O avanço confirma a tendência de alta liquidez e maturidade do mercado livre de energia, que ganha força em meio à volatilidade de preços e à expansão da base de consumidores elegíveis a migrar para esse ambiente.
Operações mais robustas e contratos de maior valor médio
Segundo Eduardo Rossetti, diretor-executivo Comercial, de Produtos, Comunicação e Marketing da BBCE, a performance de agosto está diretamente ligada ao comportamento dos preços e à dinâmica de negociação.
“Esses montantes foram transacionados em menos operações, o que resultou em um valor médio mais elevado por contrato, com um crescimento de 78,26% em comparação com agosto de 2024”, explica o executivo.
Ele ressalta, no entanto, que o cenário atual não bate os recordes anteriores. “Vale destacar que, na comparação do volume financeiro total com o mesmo mês de 2024, que foi um período de recordes históricos, temos uma retração”, completa.
Esse contraste mostra que, embora os volumes ainda estejam em patamares consistentes, o mercado segue sensível às condições de oferta, demanda e sinalizações macroeconômicas, o que exige atenção redobrada dos agentes que atuam com gestão de risco e precificação de contratos futuros.
Preços ultrapassam R$ 300/MWh e refletem volatilidade do mercado
Um dos destaques de agosto foi a valorização dos ativos com vencimento em 2025, impactados por revisões de carga no sistema elétrico. A movimentação levou os preços a patamares superiores a R$ 300/MWh, reforçando o cenário de volatilidade.
No pregão de 4 de agosto, por exemplo, contratos para entrega em setembro e outubro registraram oscilações significativas, de 23,2% e 30,6%, respectivamente. A energia convencional para outubro encerrou o dia cotada a R$ 330/MWh, alta de 19,6% frente aos R$ 276/MWh da sessão anterior.
Esse comportamento reforça a importância das ferramentas de negociação e do acesso a informações precisas para os agentes do setor, especialmente em um momento em que o Brasil avança na modernização de seu mercado livre de energia.
BBCE: papel central no mercado de energia
Fundada em 2010, a BBCE consolidou-se como a principal câmara de negociação de contratos de energia elétrica no Brasil, oferecendo infraestrutura tecnológica e segurança jurídica para operações que movimentam bilhões de reais todos os meses. A plataforma tem sido protagonista no processo de amadurecimento do setor, ampliando a liquidez, fomentando a transparência e garantindo a integridade das negociações.
Além de ser um ambiente essencial para geradores, comercializadores e consumidores livres, a BBCE também atua em conjunto com órgãos reguladores e entidades do setor para aprimorar as regras e padrões que regem o mercado. Essa atuação contribui para a estabilidade necessária à atração de novos investimentos em geração e comercialização.

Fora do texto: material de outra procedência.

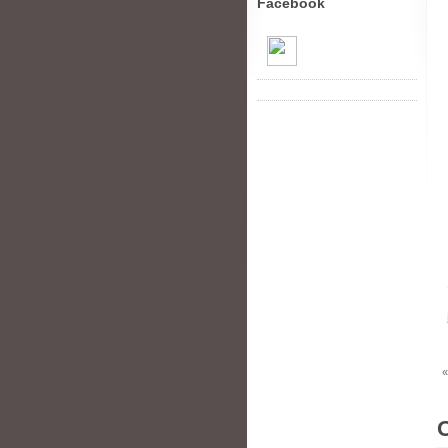
Facebook
«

Perspectivas para os próximos meses
O comportamento dos preços no segundo semestre tende a seguir influenciado por variáveis como a sazonalidade hidrológica, o ritmo da expansão das renováveis e os sinais de demanda da indústria. A expectativa é que, até o final do ano, os contratos futuros mantenham alta liquidez, com destaque para vencimentos em 2025, em função da instabilidade das projeções de carga e da dinâmica de oferta do sistema interligado.

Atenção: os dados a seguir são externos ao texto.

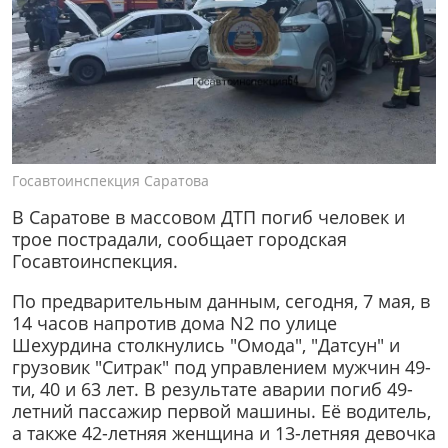
Госавтоинспекция Саратова
В Саратове в массовом ДТП погиб человек и
трое пострадали, сообщает городская
Госавтоинспекция.
По предварительным данным, сегодня, 7 мая, в
14 часов напротив дома N2 по улице
Шехурдина столкнулись "Омода", "Датсун" и
грузовик "Ситрак" под управлением мужчин 49-
ти, 40 и 63 лет. В результате аварии погиб 49-
летний пассажир первой машины. Её водитель,
а также 42-летняя женщина и 13-летняя девочка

Nesse contexto, o papel da BBCE como hub de negociação deve se intensificar, especialmente diante do crescimento do mercado livre, que em janeiro de 2024 passou a estar aberto a todas as empresas conectadas em alta tensão. A medida aumentou significativamente o número de consumidores elegíveis e, consequentemente, a base de operações na plataforma.